Dataset entries
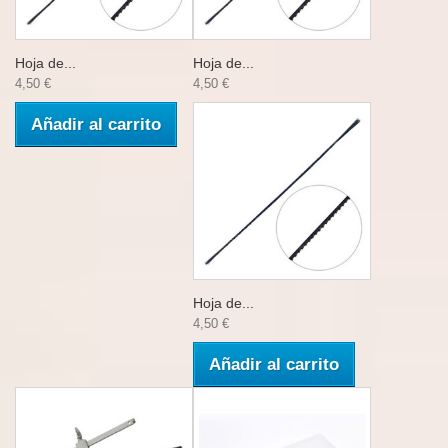
Hoja de...
Hoja de...
4,50 €
4,50 €
Añadir al carrito
Hoja de...
4,50 €
Añadir al carrito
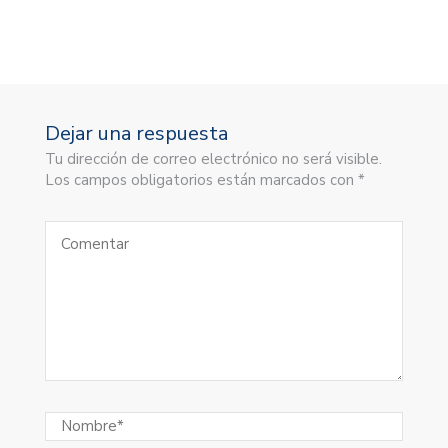
Dejar una respuesta
Tu dirección de correo electrónico no será visible.
Los campos obligatorios están marcados con *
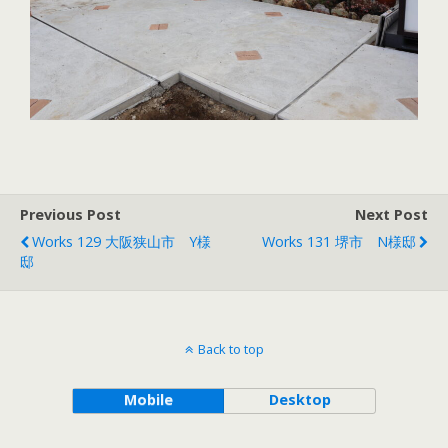
Previous Post
Next Post
Works 129 大阪狭山市 Y様
Works 131 堺市 N様邸
邸
Back to top
Mobile
Desktop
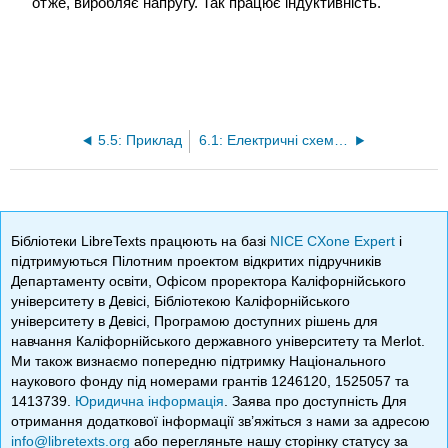
отже, виробляє напругу. Так працює індуктивність.
5.5: Приклад
6.1: Електричні схеми та закони Кірхофа
Бібліотеки LibreTexts працюють на базі
NICE CXone Expert
і
підтримуються Пілотним проектом відкритих підручників
Департаменту освіти, Офісом проректора Каліфорнійського
університету в Девісі, Бібліотекою Каліфорнійського
університету в Девісі, Програмою доступних рішень для
навчання Каліфорнійського державного університету та Merlot.
Ми також визнаємо попередню підтримку Національного
наукового фонду під номерами грантів 1246120, 1525057 та
1413739.
Юридична інформація
. Заява про доступність Для
отримання додаткової інформації зв’яжіться з нами за адресою
info@libretexts.org
або перегляньте нашу сторінку статусу за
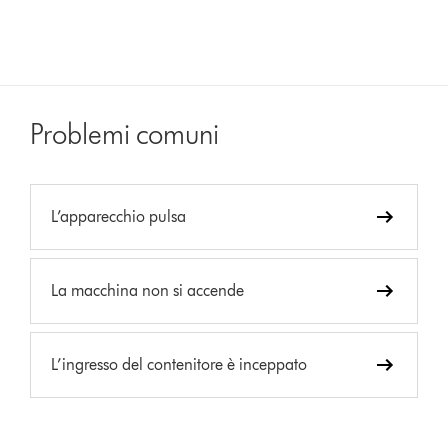
Problemi comuni
L’apparecchio pulsa
La macchina non si accende
L’ingresso del contenitore è inceppato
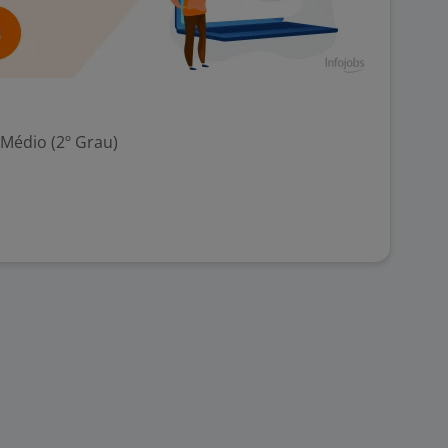
 Médio (2º Grau)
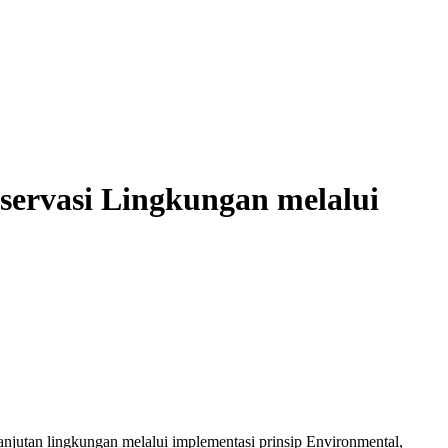
servasi Lingkungan melalui
jutan lingkungan melalui implementasi prinsip Environmental,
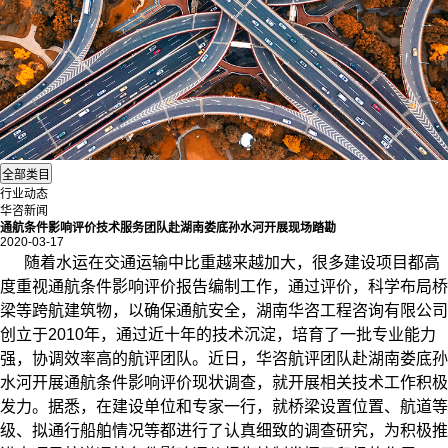
行业动态
华咨新闻
通航条件影响评价技术服务团队赴湖南娄底孙水河开展现场踏勘
2020-03-17
随着水运在交通运输中比重越来越加大，很多建设项目都高
度重视
通航条件影响评价报告编制
工作，通过评价，科学布局桥
梁等跨航建筑物，以确保通航安全，湖南华咨工程咨询有限公司
创立于2010年，通过近十年的技术沉淀，培育了一批专业能力
强，协调效率高的航评团队。近日，华咨航评团队赴湖南娄底孙
水河开展通航条件影响评价现状调查，就开展相关技术工作积极
发力。据悉，在建设单位和专家一行，就桥梁设置位置、航道等
级、拟通行船舶情况等都进行了认真细致的调查研究，为积极推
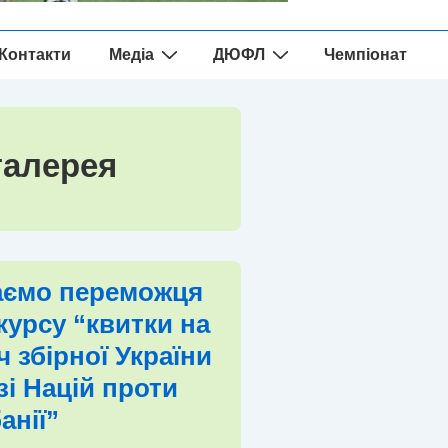
Контакти
Медіа
ДЮФЛ
Чемпіонат
галерея
аємо переможця
курсу “квитки на
ч збірної України
ізі Націй проти
анії”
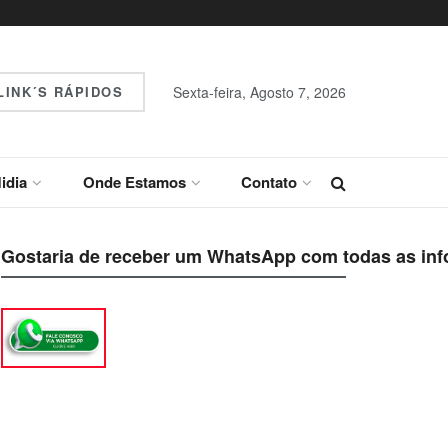
INK´S RÁPIDOS
Sexta-feira, Agosto 7, 2026
idia
Onde Estamos
Contato
Gostaria de receber um WhatsApp com todas as inf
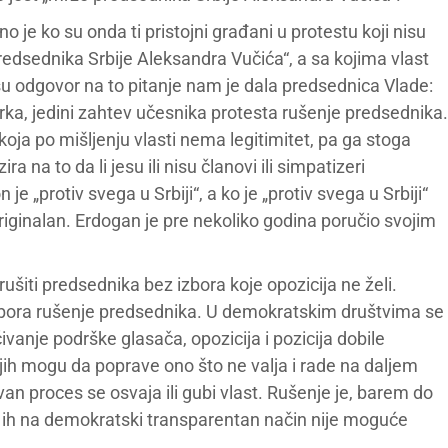
o je ko su onda ti pristojni građani u protestu koji nisu
redsednika Srbije Aleksandra Vučića“, a sa kojima vlast
u odgovor na to pitanje nam je dala predsednica Vlade:
erka, jedini zahtev učesnika protesta rušenje predsednika.
oja po mišljenju vlasti nema legitimitet, pa ga stoga
a na to da li jesu ili nisu članovi ili simpatizeri
je „protiv svega u Srbiji“, a ko je „protiv svega u Srbiji“
iginalan. Erdogan je pre nekoliko godina poručio svojim
ušiti predsednika bez izbora koje opozicija ne želi.
izbora rušenje predsednika. U demokratskim društvima se
ćivanje podrške glasača, opozicija i pozicija dobile
ih mogu da poprave ono što ne valja i rade na daljem
an proces se osvaja ili gubi vlast. Rušenje je, barem do
jer ih na demokratski transparentan način nije moguće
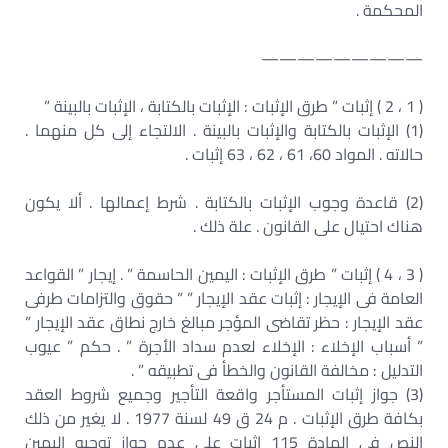
المحكمة .
—————————
( 1 ، 2 ) إثبات ” طرق الإثبات : الإثبات بالكتابة ، الإثبات بالبينة ”
(1) الإثبات بالكتابة والإثبات بالبينة . الالتجاء إلى كل منهما .
حالاته . المواد 60، 61 ، 62 ، 63 إثبات .
(2) قاعدة وجوب الإثبات بالكتابة . شرط إعمالها . ألا يكون
هناك احتيال على القانون . علة ذلك .
( 3 ، 4 ) إثبات ” طرق الإثبات : اليمين الحاسمة ” . إيجار ” القواعد
العامة فى الإيجار : إثبات عقد الإيجار ” ” حقوق والتزامات طرفى
عقد الإيجار : حظر تقاضى المؤجر مبالغ خارج نطاق عقد الإيجار ”
” أسباب الإخلاء : الإخلاء لعدم سداد الأجرة ” . حكم ” عيوب
التدليل : مخالفة القانون والخطأ فى تطبيقه ” .
(3) جواز إثبات المستأجر واقعة التأجير وجميع شروط العقد
بكافة طرق الإثبات . م 24 ق 49 لسنة 1977 . لا يغير من ذلك
النص فى المادة 115 إثبات على عدم جواز توجيه اليمين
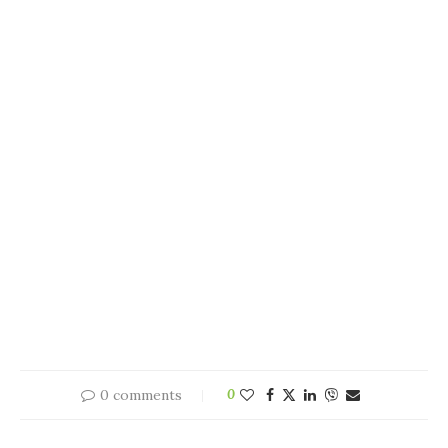
0 comments
0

● **What is required**
Above are the records; copy exactly the lines from the one with "отримання додаткової інформації" through the one with "Médio (2º Grau)", including both, and nothing more. Leave out pictures.

● **Finished task**
отримання додаткової інформації зв’яжіться з нами за адресою
info@libretexts.org
або перегляньте нашу сторінку статусу за
Problemi comuni
L’apparecchio pulsa
La macchina non si accende
L’ingresso del contenitore è inceppato
 Médio (2º Grau)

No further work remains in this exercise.